Я знаю, что в отчаянных поисках денег Эскобар будет все чаще прибегать к похищению людей. А для того чтобы поставить государство на колени, он сотрет с лица земли половину Боготы и все циничнее будет использовать прессу. Он презирает средства массовой информации, которые бичевали его, когда он был со мной (и потому что он был со мной). Из-за этого он даже назвал один из своих домов «Марионетас» – марионетки. Из круга своего одиночества я молчаливо наблюдаю, как мои коллеги, которые осыпали меня оскорблениями за мою любовь к Робин Гуду пайса, встали на колени перед Королем Террора. Все так и прыгают вокруг него словно помешанные. Но на самом деле это он в них отчаянно нуждается. Безумец, страдающий манией величия и одержимый славой, вымогатель и шантажист, как никто знающий цену президентам, он учится манипулировать ими, чтобы продавать свое эго, с каждым днем все более устрашающее и всемогущее, особенно потому, что с каждым часом он становится все уязвимее и все беднее. Марионетки этого кукловода исторических масштабов представляют читателям «Чопо», «Арете», «Томате» и «Гарру» как «военное подразделение Медельинского картеля», а El Mugre – как финансовое.

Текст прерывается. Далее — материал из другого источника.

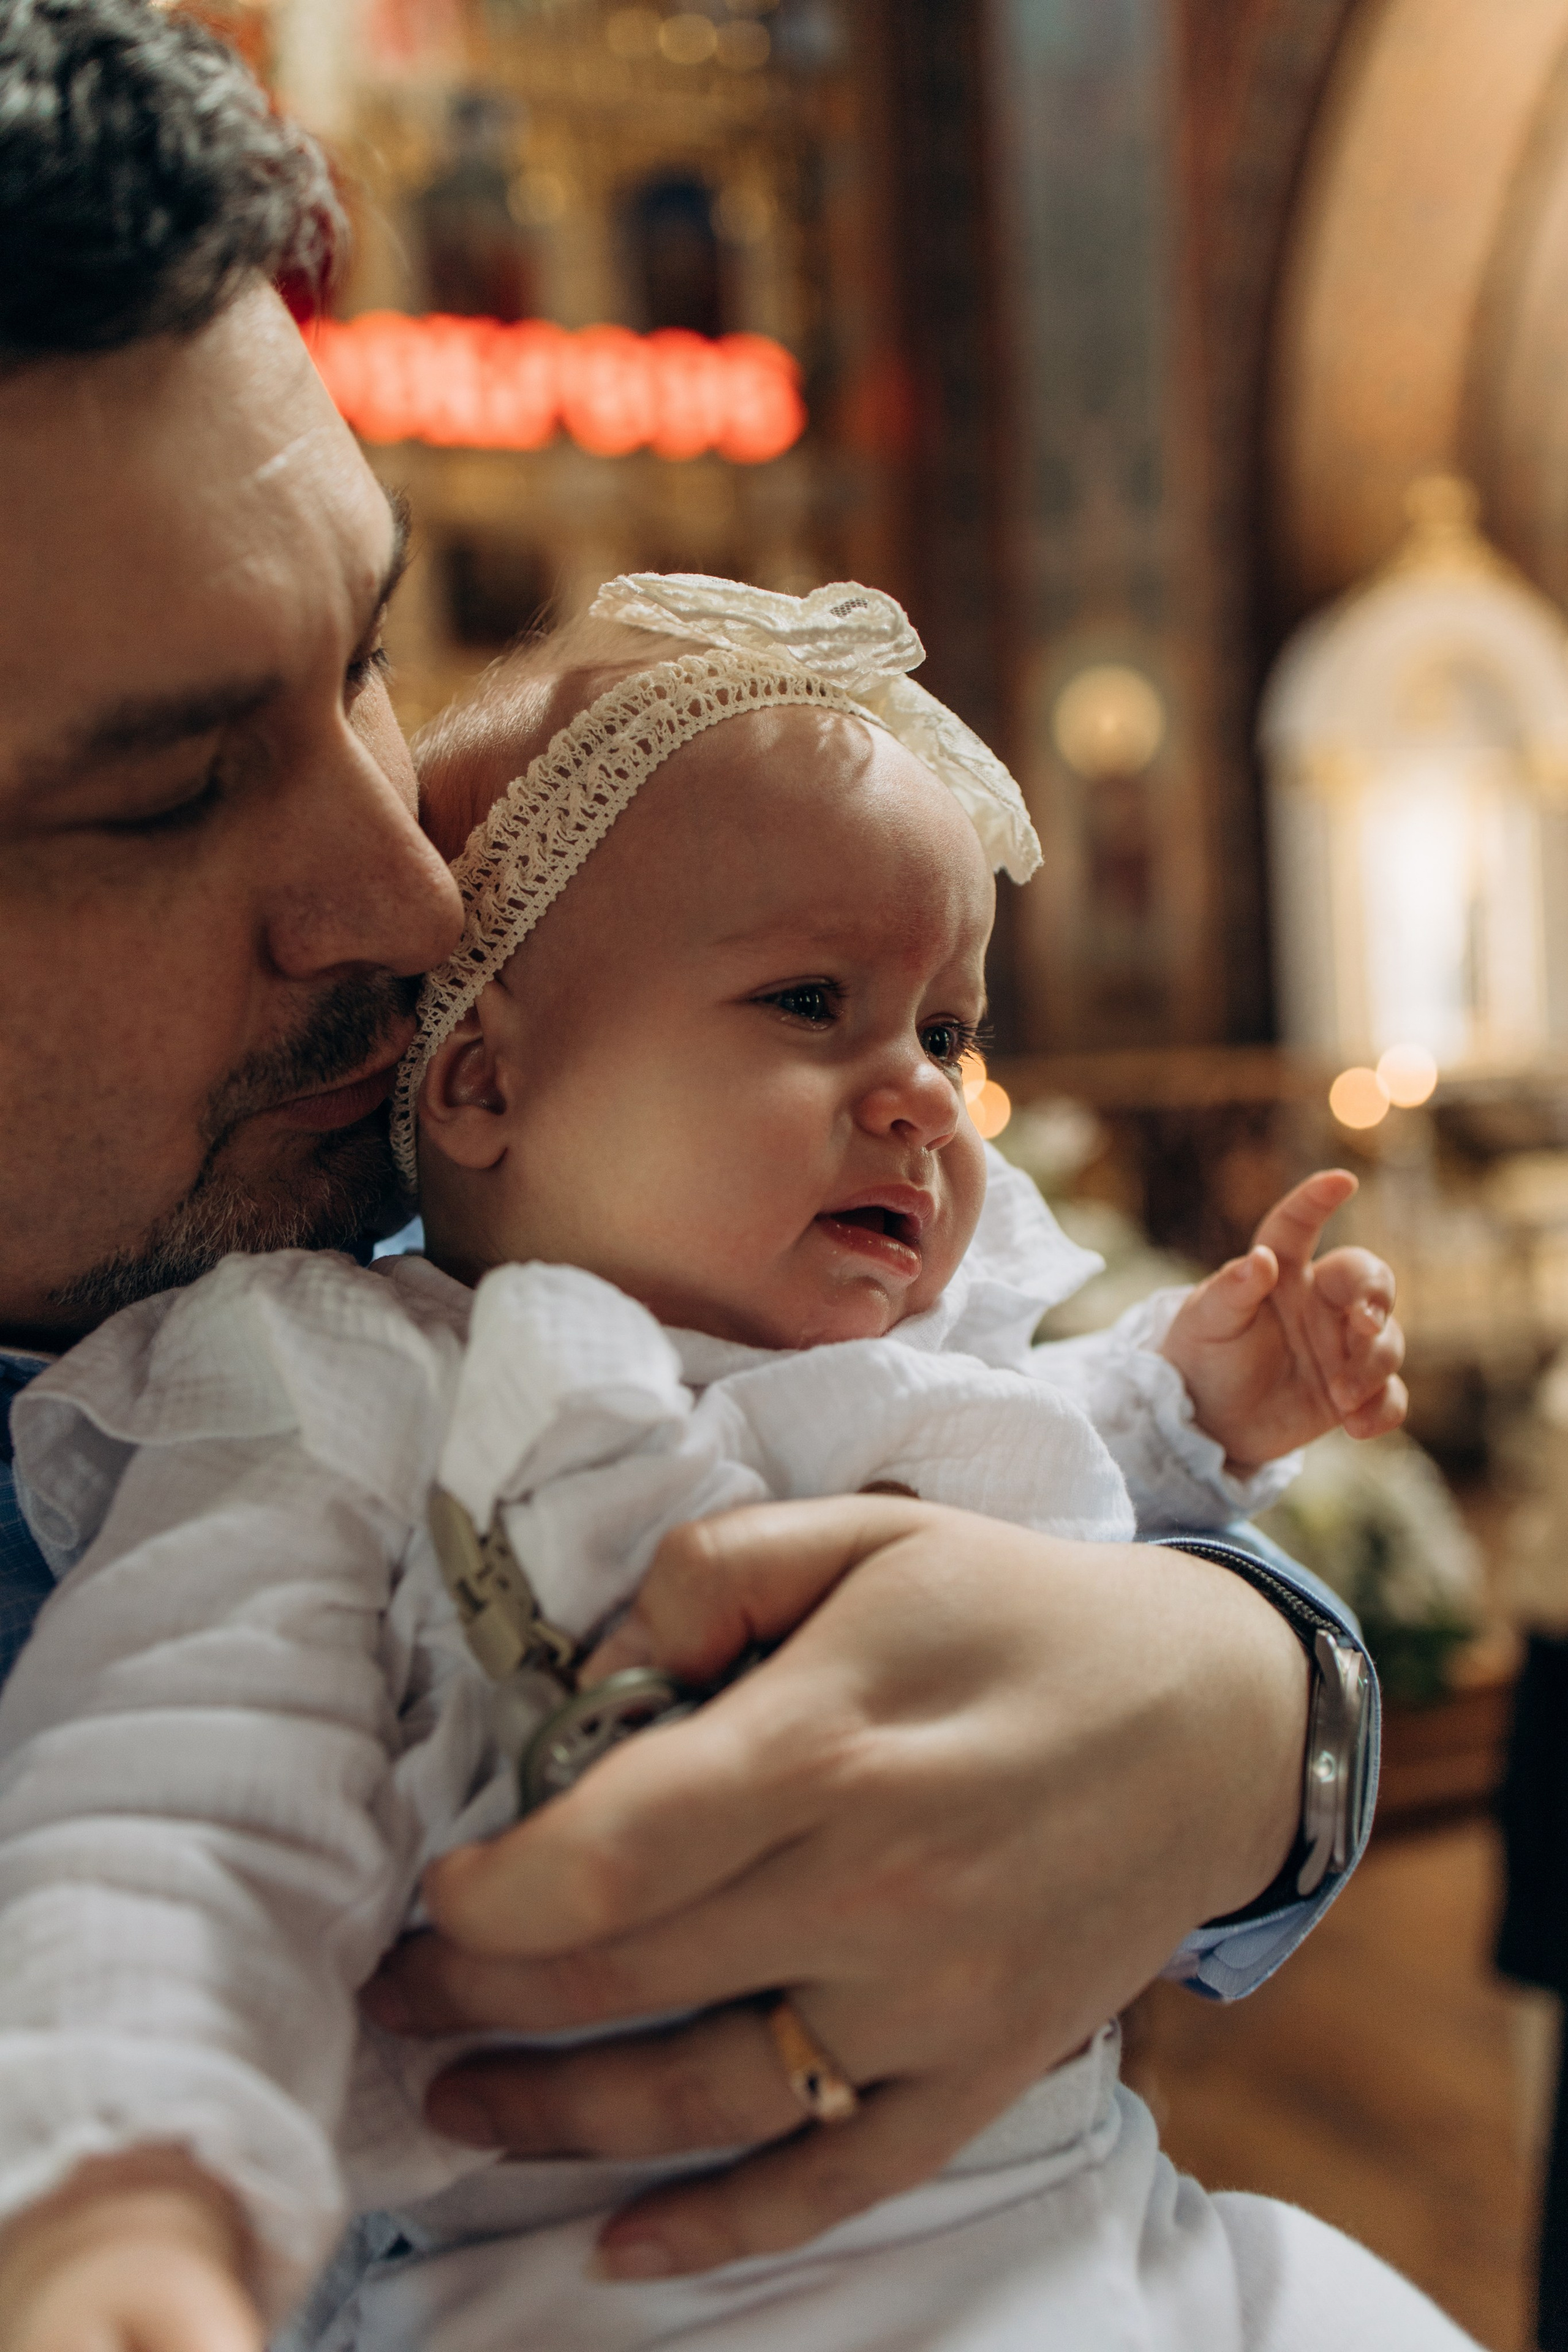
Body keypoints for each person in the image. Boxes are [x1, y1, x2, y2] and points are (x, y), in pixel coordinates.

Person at [0, 0, 1371, 2311]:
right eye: (158, 791)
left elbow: (1043, 1457)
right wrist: (131, 2203)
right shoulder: (306, 1379)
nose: (417, 907)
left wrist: (1247, 1711)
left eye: (359, 661)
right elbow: (179, 1833)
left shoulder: (429, 1193)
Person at [0, 573, 1472, 2352]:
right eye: (807, 1001)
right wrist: (130, 2183)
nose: (926, 1095)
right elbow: (184, 1779)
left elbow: (1058, 1478)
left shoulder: (896, 1370)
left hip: (1094, 2219)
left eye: (944, 1028)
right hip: (632, 2297)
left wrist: (1202, 1412)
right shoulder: (352, 1387)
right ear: (482, 1084)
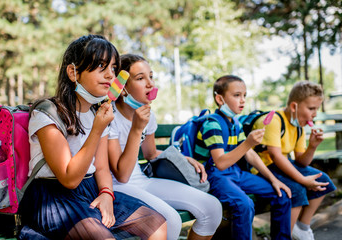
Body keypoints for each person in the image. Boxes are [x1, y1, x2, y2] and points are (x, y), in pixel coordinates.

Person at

В иностранной прессе Пабло приписываются заслуги борца за независимость родины, возглавляющего организации, подобные ООП, ЭТА или ИРА. Но, в то время как эти организации сражаются за право существования Палестины, независимой Страны басков или отдельной страны Ирландии, военное и финансовое подразделения Медельинского картеля сражаются только за одно «правое» дело: за то, чтобы патрона не экстрадировали.